Toutefois, il appartient à la Cour, saisie de l’ensemble du litige par l’effet dévolutif de l’appel, d’examiner les autres moyens soulevés par M. A... devant le tribunal administratif de Paris.

Sur les autres moyens soulevés par M. A... :

Aux termes de l’article L. 541-1 du code de l'entrée et du séjour des étrangers et du droit d'asile : « Le demandeur d'asile dont l'examen de la demande relève de la compétence de la France et qui a introduit sa demande auprès de l'Office français de protection des réfugiés et apatrides bénéficie du droit de se maintenir sur le territoire français ». Aux termes de l’article L. 542-1 de ce code : « En l'absence de recours contre la décision de l'Office français de protection des réfugiés et apatrides (…), le droit de se maintenir sur le territoire français prend fin à la notification de cette décision. (…) ». Ainsi qu’il a déjà été dit, la responsabilité de l’examen de la demande de protection internationale de M. A... avait, le 24 juin 2025, date des arrêtés en litige, été transférée à la France. Or, il n’est pas soutenu qu’à cette date, M. A... aurait renoncé à sa demande d’asile. M. A... est donc fondé à soutenir qu’en application de ces dispositions, il ne pouvait alors et jusqu’à la notification de la décision de l'Office français de protection des réfugiés, faire l’objet d’une mesure d’éloignement.

Il résulte de tout ce qui précède que le préfet de police n’est pas fondé à se plaindre de ce que, par le jugement attaqué, le magistrat désigné par le président du tribunal administratif de Paris a annulé l’arrêté en litige.

DÉCIDE :

Article 1er : La requête du préfet de police est rejetée.

Article 2 : Le présent arrêt sera notifié au ministre de l’intérieur et à M. B... A....
Copie en sera adressée au préfet de police.

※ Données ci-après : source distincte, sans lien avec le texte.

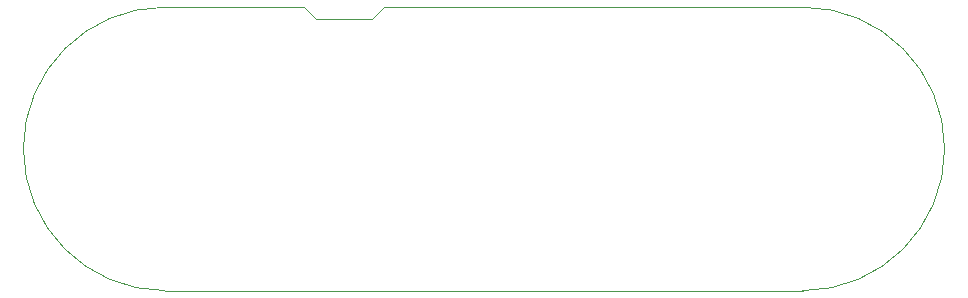
<source format=gbr>
%TF.GenerationSoftware,KiCad,Pcbnew,(5.99.0-1734-g575ad7128)*%
%TF.CreationDate,2020-06-02T15:09:08-04:00*%
%TF.ProjectId,DG376_KiCad,44473337-365f-44b6-9943-61642e6b6963,rev?*%
%TF.SameCoordinates,Original*%
%TF.FileFunction,Profile,NP*%
%FSLAX46Y46*%
G04 Gerber Fmt 4.6, Leading zero omitted, Abs format (unit mm)*
G04 Created by KiCad (PCBNEW (5.99.0-1734-g575ad7128)) date 2020-06-02 15:09:08*
%MOMM*%
%LPD*%
G01*
G04 APERTURE LIST*
%TA.AperFunction,Profile*%
%ADD10C,0.050000*%
%TD*%
G04 APERTURE END LIST*
D10*
X80000000Y-72000000D02*
G75*
G02*
X80000000Y-48000000I0J12000000D01*
G01*
X134000000Y-48000000D02*
G75*
G02*
X134000000Y-72000000I0J-12000000D01*
G01*
X80000000Y-72000000D02*
X134000000Y-72000000D01*
X98500000Y-48000000D02*
X134000000Y-48000000D01*
X97500000Y-49000000D02*
X98500000Y-48000000D01*
X92750000Y-49000000D02*
X97500000Y-49000000D01*
X91750000Y-48000000D02*
X80000000Y-48000000D01*
X92750000Y-49000000D02*
X91750000Y-48000000D01*
M02*

</source>
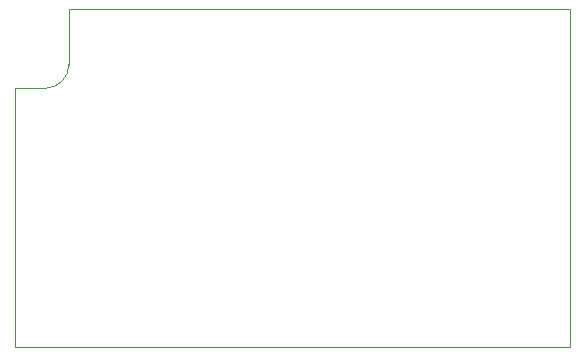
<source format=gbr>
%TF.GenerationSoftware,KiCad,Pcbnew,8.0.5*%
%TF.CreationDate,2024-10-12T09:39:11-04:00*%
%TF.ProjectId,preamp,70726561-6d70-42e6-9b69-6361645f7063,rev?*%
%TF.SameCoordinates,Original*%
%TF.FileFunction,Profile,NP*%
%FSLAX46Y46*%
G04 Gerber Fmt 4.6, Leading zero omitted, Abs format (unit mm)*
G04 Created by KiCad (PCBNEW 8.0.5) date 2024-10-12 09:39:11*
%MOMM*%
%LPD*%
G01*
G04 APERTURE LIST*
%TA.AperFunction,Profile*%
%ADD10C,0.100000*%
%TD*%
G04 APERTURE END LIST*
D10*
X91100000Y-78100000D02*
X93700000Y-78100000D01*
X91100000Y-100000000D02*
X91100000Y-78100000D01*
X138100000Y-100000000D02*
X91100000Y-100000000D01*
X95700000Y-71400000D02*
X138100000Y-71400000D01*
X95700000Y-76100000D02*
G75*
G02*
X93700000Y-78100000I-2000000J0D01*
G01*
X95700000Y-76100000D02*
X95700000Y-71400000D01*
X138100000Y-71400000D02*
X138100000Y-100000000D01*
M02*

</source>
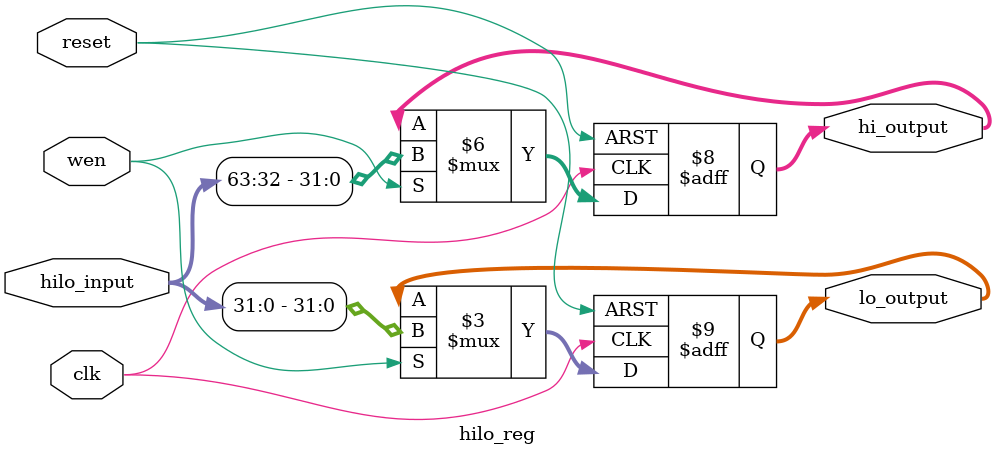
<source format=v>
module hilo_reg (
    input clk,
    input reset,
    input [63:0] hilo_input,
    input wen,
    output reg [31:0] hi_output,
    output reg [31:0] lo_output
);

  always @(posedge clk or posedge reset) begin
    if (reset) begin
      // 复位，清零 hi 和 lo 寄存器
      hi_output <= 32'b0;
      lo_output <= 32'b0;
    end else if (wen) begin
      // 写入
      hi_output <= hilo_input[63:32];
      lo_output <= hilo_input[31:0];
    end else begin
      // 读取
      hi_output <= hi_output;
      lo_output <= lo_output;
    end
  end

endmodule

</source>
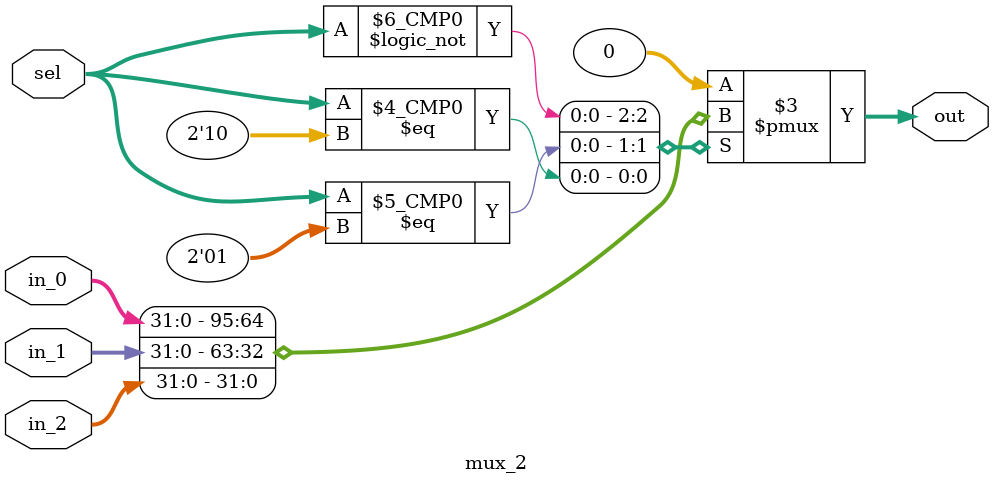
<source format=v>
module mux_2 (
    input wire [31:0] in_0,  // Primera entrada de 32 bits
    input wire [31:0] in_1,  // Segunda entrada de 32 bits
    input wire [31:0] in_2,  // Tercera entrada de 32 bits
    input wire [1:0] sel,     // Señal de selección (2 bits)
    output reg [31:0] out     // Salida de 32 bits
);

    always @(*) begin
        case (sel)
            2'b00: out = in_0;  // Selecciona in_0
            2'b01: out = in_1;  // Selecciona in_1
            2'b10: out = in_2;  // Selecciona in_2
            default: out = 32'b0; // Valor predeterminado
        endcase
    end

endmodule

</source>
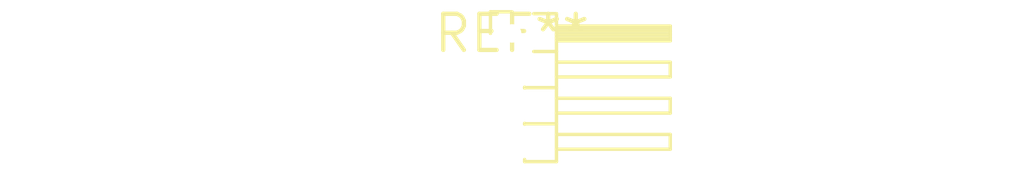
<source format=kicad_pcb>
(kicad_pcb (version 20240108) (generator pcbnew)

  (general
    (thickness 1.6)
  )

  (paper "A4")
  (layers
    (0 "F.Cu" signal)
    (31 "B.Cu" signal)
    (32 "B.Adhes" user "B.Adhesive")
    (33 "F.Adhes" user "F.Adhesive")
    (34 "B.Paste" user)
    (35 "F.Paste" user)
    (36 "B.SilkS" user "B.Silkscreen")
    (37 "F.SilkS" user "F.Silkscreen")
    (38 "B.Mask" user)
    (39 "F.Mask" user)
    (40 "Dwgs.User" user "User.Drawings")
    (41 "Cmts.User" user "User.Comments")
    (42 "Eco1.User" user "User.Eco1")
    (43 "Eco2.User" user "User.Eco2")
    (44 "Edge.Cuts" user)
    (45 "Margin" user)
    (46 "B.CrtYd" user "B.Courtyard")
    (47 "F.CrtYd" user "F.Courtyard")
    (48 "B.Fab" user)
    (49 "F.Fab" user)
    (50 "User.1" user)
    (51 "User.2" user)
    (52 "User.3" user)
    (53 "User.4" user)
    (54 "User.5" user)
    (55 "User.6" user)
    (56 "User.7" user)
    (57 "User.8" user)
    (58 "User.9" user)
  )

  (setup
    (pad_to_mask_clearance 0)
    (pcbplotparams
      (layerselection 0x00010fc_ffffffff)
      (plot_on_all_layers_selection 0x0000000_00000000)
      (disableapertmacros false)
      (usegerberextensions false)
      (usegerberattributes false)
      (usegerberadvancedattributes false)
      (creategerberjobfile false)
      (dashed_line_dash_ratio 12.000000)
      (dashed_line_gap_ratio 3.000000)
      (svgprecision 4)
      (plotframeref false)
      (viasonmask false)
      (mode 1)
      (useauxorigin false)
      (hpglpennumber 1)
      (hpglpenspeed 20)
      (hpglpendiameter 15.000000)
      (dxfpolygonmode false)
      (dxfimperialunits false)
      (dxfusepcbnewfont false)
      (psnegative false)
      (psa4output false)
      (plotreference false)
      (plotvalue false)
      (plotinvisibletext false)
      (sketchpadsonfab false)
      (subtractmaskfromsilk false)
      (outputformat 1)
      (mirror false)
      (drillshape 1)
      (scaleselection 1)
      (outputdirectory "")
    )
  )

  (net 0 "")

  (footprint "PinHeader_1x04_P1.27mm_Horizontal" (layer "F.Cu") (at 0 0))

)

</source>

Délibéré après l’audience du 4 décembre 2025, à laquelle siégeaient :

- Mme Bonifacj, président de chambre,
- M. Niollet, président assesseur,
- M. Laforêt, premier conseiller.

Lu en audience publique, le 19 décembre 2025.

Le rapporteur,




J-C. NIOLLETLe président,




J. BONIFACJ
La greffière,




A. LOUNISLa République mande et ordonne au ministre de l’intérieur en ce qui le concerne ou à tous commissaires de justice à ce requis en ce qui concerne les voies de droit commun contre les parties privées, de pourvoir à l'exécution de la présente décision.